== About this exercise ==
Retype the lines from the first one in the records down to the line containing "Ostatnio oglądane", counting both, and leave out any pictures.

== Dataset entries ==
====

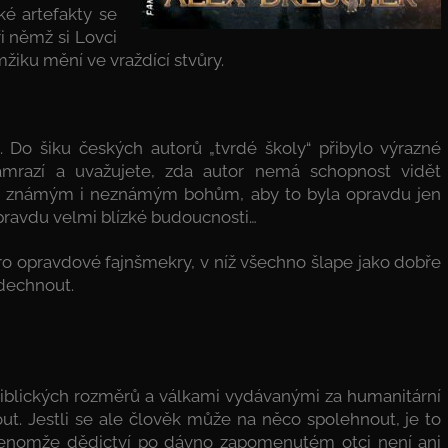
ké artefakty se
ři němž si Lovci
žiku mění ve vraždící stvůry.
 Do šiku českých autorů „tvrdé školy“ přibylo výrazné
mrazí a uvažujete, zda autor nemá schopnost vidět
em známým i neznámým bohům, aby to byla opravdu jen
opravdu velmi blízké budoucnosti…
o opravdové fajnšmekry, v níž všechno šlape jako dobře
ydechnout.
iblických rozměrů a válkami vydávanými za humanitární
. Jestli se ale člověk může na něco spolehnout, je to
 Jenomže dědictví po dávno zapomenutém otci není ani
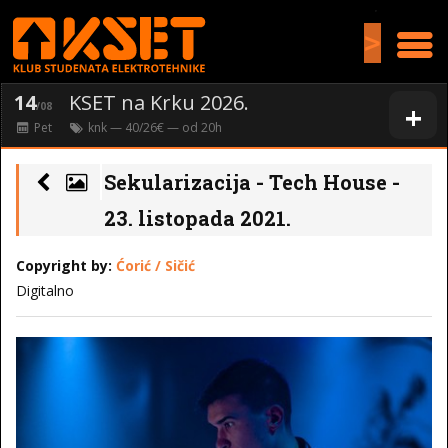
>
14
KSET na Krku 2026.
+
/08
Pet
knk
— 40/26€ — od
20
h
Sekularizacija - Tech House -
23. listopada 2021.
Copyright by:
Ćorić / Sičić
Digitalno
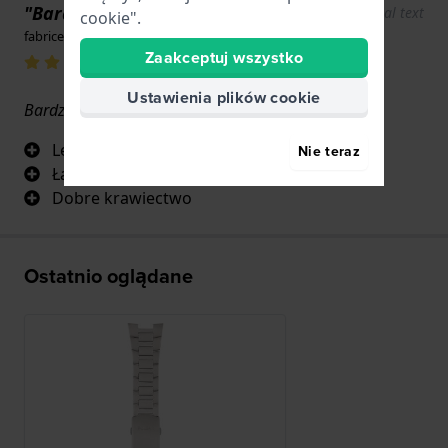
"Bardzo lekka bransoletka"
Show original text
cookie".
fabrice antolini · 17 czerwca 2022
Zaakceptuj wszystko
Ustawienia plików cookie
Bardzo dobry produkt
Lekki
Nie teraz
Łatwa regulacja
Dobre krawiectwo
Ostatnio oglądane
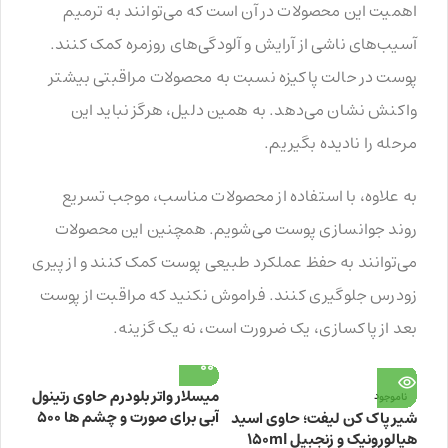
اهمیت این محصولات در آن است که می‌توانند به ترمیم
آسیب‌های ناشی از آرایش و آلودگی‌های روزمره کمک کنند.
پوست در حالت پاکیزه نسبت به محصولات مراقبتی بیشتر
واکنش نشان می‌دهد. به همین دلیل، هرگز نباید این
مرحله را نادیده بگیریم.
به علاوه، با استفاده از محصولات مناسب، موجب تسریع
روند جوانسازی پوست می‌شویم. همچنین این محصولات
می‌توانند به حفظ عملکرد طبیعی پوست کمک کنند و از پیری
زودرس جلوگیری کنند. فراموش نکنید که مراقبت از پوست
بعد از پاکسازی، یک ضرورت است، نه یک گزینه.
میسلار واتر بلودرم حاوی رتینول
ناموجود
آبی برای صورت و چشم ها 500
شیر پاک کن لیفت؛ حاوی اسید
میلی لیتر
هیالورونیک و زنجبیل 150ml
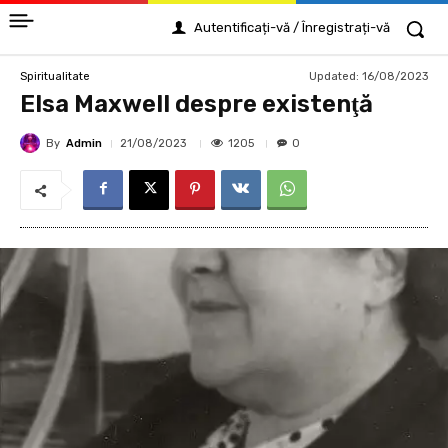
Autentificați-vă / Înregistrați-vă
Updated:
16/08/2023
Spiritualitate
Elsa Maxwell despre existenţă
By
Admin
1205
21/08/2023
0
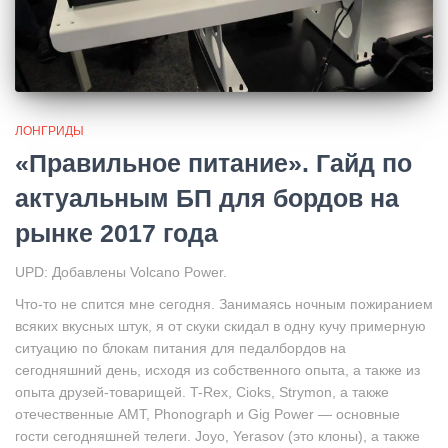
ЛОНГРИДЫ
«Правильное питание». Гайд по
актуальным БП для бордов на
рынке 2017 года
UPD: Добавлены Volcano Power.
Что-то не спится мне сегодня. Занимаясь ночным пожиранием
всяких вкусных штук, я от скуки скидал в одну кучу примерную
ситуацию по блокам питания для педалбордов на
сегодняшний день, исходя из собственного опыта, а также из
опыта друзей-товарищей. T-Rex, Cioks, Strymon, а также
отечественные AMT, Phonograph и Gig Power — основные
гости сегодняшней телеги. Joyo, Yerasov (это клоны), а также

====

== Answer box ==
ké artefakty se
ři němž si Lovci
žiku mění ve vraždící stvůry.
 Do šiku českých autorů „tvrdé školy“ přibylo výrazné
mrazí a uvažujete, zda autor nemá schopnost vidět
em známým i neznámým bohům, aby to byla opravdu jen
opravdu velmi blízké budoucnosti…
o opravdové fajnšmekry, v níž všechno šlape jako dobře
ydechnout.
iblických rozměrů a válkami vydávanými za humanitární
. Jestli se ale člověk může na něco spolehnout, je to
 Jenomže dědictví po dávno zapomenutém otci není ani
>
14
KSET na Krku 2026.
+
/08
Pet
knk
— 40/26€ — od
20
h
Sekularizacija - Tech House -
23. listopada 2021.
Copyright by:
Ćorić / Sičić
Digitalno
"Bardzo lekka bransoletka"
Show original text
cookie".
fabrice antolini · 17 czerwca 2022
Zaakceptuj wszystko
Ustawienia plików cookie
Bardzo dobry produkt
Lekki
Nie teraz
Łatwa regulacja
Dobre krawiectwo
Ostatnio oglądane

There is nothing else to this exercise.